UN ambassadors in Sudan have met with strong opposition from tribal leaders to the deployment of troops in Darfur, including threats of holy war, BBC Online reports Saturday.
The UN wants to take over peacekeeping efforts in Darfur to help implement a recent peace deal signed between the government and the main rebel force.
But one tribal leader has threatened to call for jihad if non-African troops intervene in the war-torn region. – If a UN force is sent here, I will call for jihad, warned Muwad Jalalabin, chief of the Barty tribe.
Any deployment of non-African forces in the region would be considered as “foreign occupation”, he said in el-Fasher, the main town in north Darfur.
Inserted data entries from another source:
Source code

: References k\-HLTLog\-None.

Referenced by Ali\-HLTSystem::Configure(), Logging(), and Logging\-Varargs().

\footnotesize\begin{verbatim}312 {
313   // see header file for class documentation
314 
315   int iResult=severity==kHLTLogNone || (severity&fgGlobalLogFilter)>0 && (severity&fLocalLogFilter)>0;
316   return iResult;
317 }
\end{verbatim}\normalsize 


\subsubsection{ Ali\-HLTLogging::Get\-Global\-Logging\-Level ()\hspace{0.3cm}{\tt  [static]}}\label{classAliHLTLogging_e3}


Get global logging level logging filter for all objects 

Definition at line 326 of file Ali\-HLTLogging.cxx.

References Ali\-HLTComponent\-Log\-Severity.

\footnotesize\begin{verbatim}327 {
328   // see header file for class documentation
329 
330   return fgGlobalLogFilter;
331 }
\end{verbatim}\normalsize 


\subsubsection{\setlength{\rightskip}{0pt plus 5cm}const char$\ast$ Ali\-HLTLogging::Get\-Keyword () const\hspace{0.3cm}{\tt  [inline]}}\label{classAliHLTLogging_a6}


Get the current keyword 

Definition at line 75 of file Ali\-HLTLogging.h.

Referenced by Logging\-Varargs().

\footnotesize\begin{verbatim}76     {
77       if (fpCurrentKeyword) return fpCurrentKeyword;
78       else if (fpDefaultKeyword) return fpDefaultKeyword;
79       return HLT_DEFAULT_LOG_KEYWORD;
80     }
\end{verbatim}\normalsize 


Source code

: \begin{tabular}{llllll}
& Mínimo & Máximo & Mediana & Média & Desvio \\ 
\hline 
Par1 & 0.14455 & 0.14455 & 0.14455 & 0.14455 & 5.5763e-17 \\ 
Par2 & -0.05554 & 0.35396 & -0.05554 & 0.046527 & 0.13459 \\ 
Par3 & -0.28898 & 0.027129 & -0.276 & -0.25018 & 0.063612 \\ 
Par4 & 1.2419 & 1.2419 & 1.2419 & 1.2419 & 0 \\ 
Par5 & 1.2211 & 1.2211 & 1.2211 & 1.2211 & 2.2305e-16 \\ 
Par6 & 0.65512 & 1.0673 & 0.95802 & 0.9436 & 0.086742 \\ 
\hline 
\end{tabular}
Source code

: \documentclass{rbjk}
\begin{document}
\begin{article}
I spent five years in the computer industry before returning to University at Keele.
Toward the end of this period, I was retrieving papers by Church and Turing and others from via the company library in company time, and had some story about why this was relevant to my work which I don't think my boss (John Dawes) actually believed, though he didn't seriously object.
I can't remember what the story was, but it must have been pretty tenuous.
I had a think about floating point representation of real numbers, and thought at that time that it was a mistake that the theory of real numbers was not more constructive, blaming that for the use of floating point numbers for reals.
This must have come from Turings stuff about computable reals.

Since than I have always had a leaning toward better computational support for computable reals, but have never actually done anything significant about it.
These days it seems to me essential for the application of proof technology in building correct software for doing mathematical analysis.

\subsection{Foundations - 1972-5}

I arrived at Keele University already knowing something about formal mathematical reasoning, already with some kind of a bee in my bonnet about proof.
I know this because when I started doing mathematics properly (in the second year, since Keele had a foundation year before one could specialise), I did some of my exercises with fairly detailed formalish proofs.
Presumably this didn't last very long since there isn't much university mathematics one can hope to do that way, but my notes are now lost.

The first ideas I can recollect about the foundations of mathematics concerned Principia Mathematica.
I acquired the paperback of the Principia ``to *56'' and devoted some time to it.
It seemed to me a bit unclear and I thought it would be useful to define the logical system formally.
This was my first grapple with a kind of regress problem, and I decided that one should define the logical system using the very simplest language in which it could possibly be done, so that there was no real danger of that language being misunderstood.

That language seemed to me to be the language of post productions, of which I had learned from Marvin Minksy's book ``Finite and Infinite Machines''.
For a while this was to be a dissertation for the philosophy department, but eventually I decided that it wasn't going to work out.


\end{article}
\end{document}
The conflict has claimed some 200.000 lives in the past three years and more than two million has been displaced by the fighting. Some 7.000 African Union (AU) troops are currently stationed in the war-torn western region, but they are under-funded and poorly equipped.
However, Khartoum has made clear that it would prefer the AU peacekeepers to be given more support rather than allow a UN force into the region.
Meanwhile, members of Security Council delegation toured Darfur and met with tribal leaders, relief workers and government officials over the proposal. The 15-strong delegation, which includes envoys from the five permanent council members, arrived in Sudan on Monday in a bid to try and to persuade Khartoum to accept the plan.
Following talks in the capital, UN delegates travelled to Darfur but were forced to abandon plans to visit refugee camps in the area over security concerns.
Since then, some 200,000 people have been killed and more than two million displaced by the fighting.